REQUEST: Return only the final portion of the entries: the line with "- **Función**: Extraer" and every line after it, each one exact.

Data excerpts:
◆ ◆ ◆ ◆
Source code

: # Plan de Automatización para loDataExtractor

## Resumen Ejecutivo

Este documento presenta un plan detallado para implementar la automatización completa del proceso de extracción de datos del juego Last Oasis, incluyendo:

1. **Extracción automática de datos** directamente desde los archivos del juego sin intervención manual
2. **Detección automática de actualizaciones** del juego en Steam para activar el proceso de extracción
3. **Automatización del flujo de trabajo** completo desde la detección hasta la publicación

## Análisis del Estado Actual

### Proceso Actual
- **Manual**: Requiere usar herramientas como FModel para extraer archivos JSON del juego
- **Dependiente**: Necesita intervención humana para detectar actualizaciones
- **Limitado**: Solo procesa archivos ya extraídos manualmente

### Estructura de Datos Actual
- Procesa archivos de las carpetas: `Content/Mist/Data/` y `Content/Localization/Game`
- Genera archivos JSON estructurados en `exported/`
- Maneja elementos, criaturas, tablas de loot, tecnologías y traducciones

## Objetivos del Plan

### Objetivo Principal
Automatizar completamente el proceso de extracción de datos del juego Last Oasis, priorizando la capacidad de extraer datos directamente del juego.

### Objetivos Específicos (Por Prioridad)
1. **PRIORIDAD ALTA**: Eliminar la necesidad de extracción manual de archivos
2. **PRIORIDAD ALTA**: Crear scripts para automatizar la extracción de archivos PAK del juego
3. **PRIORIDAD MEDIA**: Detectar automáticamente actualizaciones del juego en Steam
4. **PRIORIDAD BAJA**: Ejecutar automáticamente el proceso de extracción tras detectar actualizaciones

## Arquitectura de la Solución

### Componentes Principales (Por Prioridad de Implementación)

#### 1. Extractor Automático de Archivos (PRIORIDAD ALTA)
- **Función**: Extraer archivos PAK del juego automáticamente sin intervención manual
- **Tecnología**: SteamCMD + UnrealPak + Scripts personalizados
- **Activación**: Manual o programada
◆ ◆ ◆ ◆
ANSWER SPACE:
- **Función**: Extraer archivos PAK del juego automáticamente sin intervención manual
- **Tecnología**: SteamCMD + UnrealPak + Scripts personalizados
- **Activación**: Manual o programada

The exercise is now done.